In this case, it’s millennial DCI Lauren McDonald (Tala Gouveia), all gobby and ex-Met, bossing babyboomer DS Dodds (Jason Watkins), all beige anorak and nerdy. The cultural and creative tensions are precisely as you’d expect.
Yet… somehow the thing works, and it kept me very happily occupied for most of two hours, much against my better judgement, and almost against my will. The premise of the story is intriguing. Five successful friends go up in a hot air balloon, but only four of them return to earth safely. The four survivors are all 1980s icons, and played with knowing aplomb by real 1980s icons Martin Kemp, Patsy Kensit, Cathy Tyson and Rupert Graves (brilliant as a virtual facsimile of Peter York, complete with fine dry wit). We’re asked to believe that they’ve all been living together in various mansions for the past four decades, which is pushing things a bit.

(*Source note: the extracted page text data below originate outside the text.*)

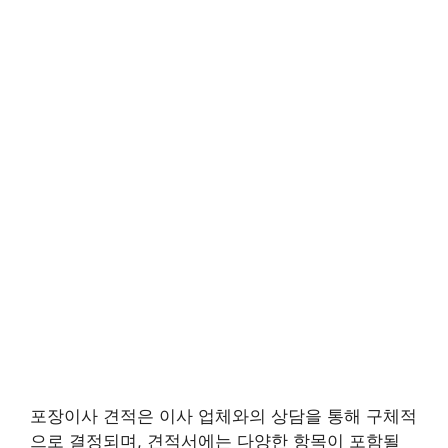
포장이사 견적은 이사 업체와의 상담을 통해 구체적
으로 결정되며, 견적서에는 다양한 항목이 포함될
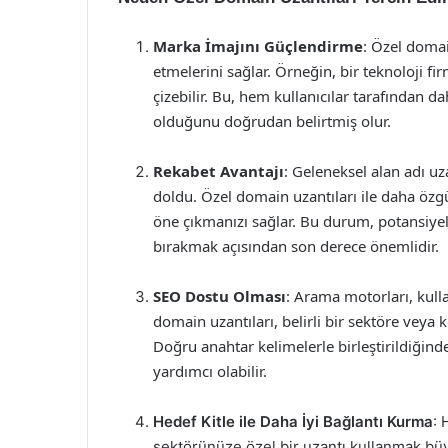
Marka İmajını Güçlendirme
: Özel domai
etmelerini sağlar. Örneğin, bir teknoloji fir
çizebilir. Bu, hem kullanıcılar tarafından da
olduğunu doğrudan belirtmiş olur.
Rekabet Avantajı
: Geleneksel alan adı uz
doldu. Özel domain uzantıları ile daha özgü
öne çıkmanızı sağlar. Bu durum, potansiyel 
bırakmak açısından son derece önemlidir.
SEO Dostu Olması
: Arama motorları, kull
domain uzantıları, belirli bir sektöre veya 
Doğru anahtar kelimelerle birleştirildiğin
yardımcı olabilir.
Hedef Kitle ile Daha İyi Bağlantı Kurma
: 
sektörünüze özel bir uzantı kullanmak büyük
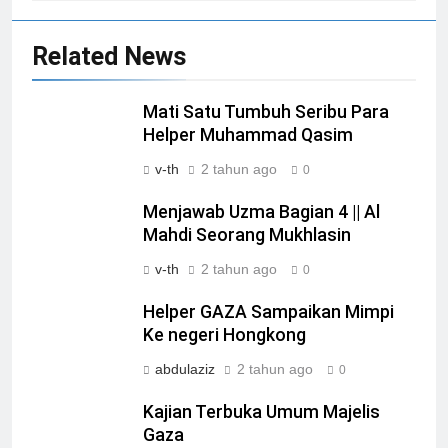
Related News
Mati Satu Tumbuh Seribu Para
Helper Muhammad Qasim
v-th
2 tahun ago
0
Menjawab Uzma Bagian 4 || Al
Mahdi Seorang Mukhlasin
v-th
2 tahun ago
0
Helper GAZA Sampaikan Mimpi
Ke negeri Hongkong
abdulaziz
2 tahun ago
0
Kajian Terbuka Umum Majelis
Gaza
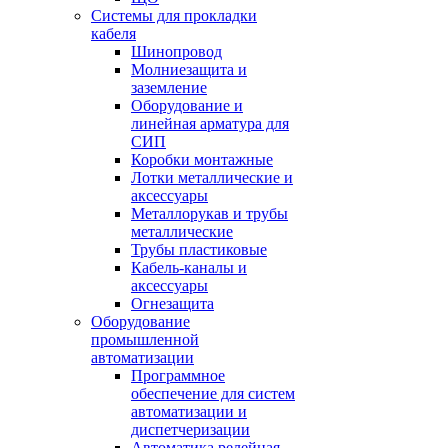
Системы для прокладки
кабеля
Шинопровод
Молниезащита и
заземление
Оборудование и
линейная арматура для
СИП
Коробки монтажные
Лотки металлические и
аксессуары
Металлорукав и трубы
металлические
Трубы пластиковые
Кабель-каналы и
аксессуары
Огнезащита
Оборудование
промышленной
автоматизации
Программное
обеспечение для систем
автоматизации и
диспетчеризации
Автоматика релейная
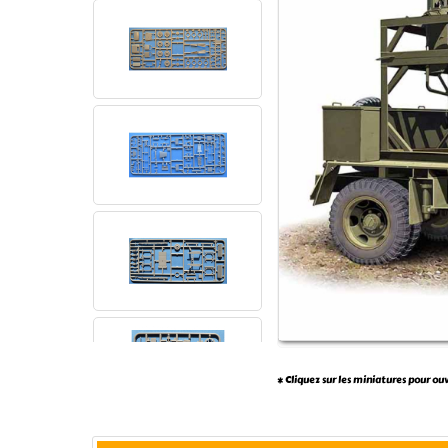
* Cliquez sur les miniatures pour ou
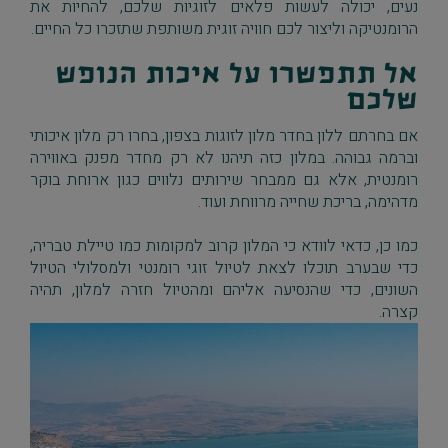
נעים, יכולה לעשות פלאים לזוגיות שלכם, להחיות את
הרומנטיקה וליצור לכם חוויה זוגית משותפת שתזכרו כל החיים.
אל תתפשרו על איכות הנופש
שלכם
אם בחרתם ללון בחדר מלון לזוגות בצפון, בחרו רק מלון איכותי
וברמה גבוהה. במלון כזה תיהנו לא רק מחדר מפנק באווירה
רומנטית, אלא גם ממבחר שירותים נלווים כגון ארוחת בוקר
מדהימה, בריכת שחייה מרווחת ועוד.
כמו כן, כדאי לוודא כי המלון קרוב למקומות כמו טיילת טבריה,
כדי שבערב תוכלו לצאת לטיול זוגי רומנטי ולמסלולי הטיול
השונים, כדי שהנסיעה אליהם ומהטיול חזרה למלון, תהיה
קצרה.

It looks like they somehow conspired to murder their victim, the fifth passenger (Vince Leigh), who we learn is a parasitic blackmailer, but it turns out that, erm, the balloon was sabotaged by a complete stranger, the air accident inspector (Rob Brydon) who comes to help investigate the case. Again, pushing it a bit; the killer’s motives and involvement are the product of a web of frankly impossible coincidences. So the plot’s a bit rubbish too.
Yet I was carried along like the five amigos in their deadly hot air balloon ride across the Somerset hills, with little control over my compulsion to solve a puzzle that wasn’t worth solving. The filming is nicely done, and the 1980s detailing (music from Japan; Mark 1 VW Golf convertible; Sunday Times magazine) is extremely impressive. I think, though, what won me over was the way that the actors look like they’re enjoying themselves – because it’s not Chekhov at The National, is it? The fact they ham it up ever so slightly (Kemp in particular coming over all Ronnie Kray) excuses an awful lot.
It’s Sunday night ITV escapism at its best. It doesn’t really matter that the murderer couldn’t possibly have known that the music producer he was framing was into weight training, or that the victim wouldn’t have known about the surprise hot air balloon expedition anyway. Working out who dunnit in an episode of M&D is like spending far too long doing a huge sudoku, a compulsive mission of pure logic where you consciously uncouple from reality. Pointless yes, a bit corny, certainly, but M&D is dangerously addictive.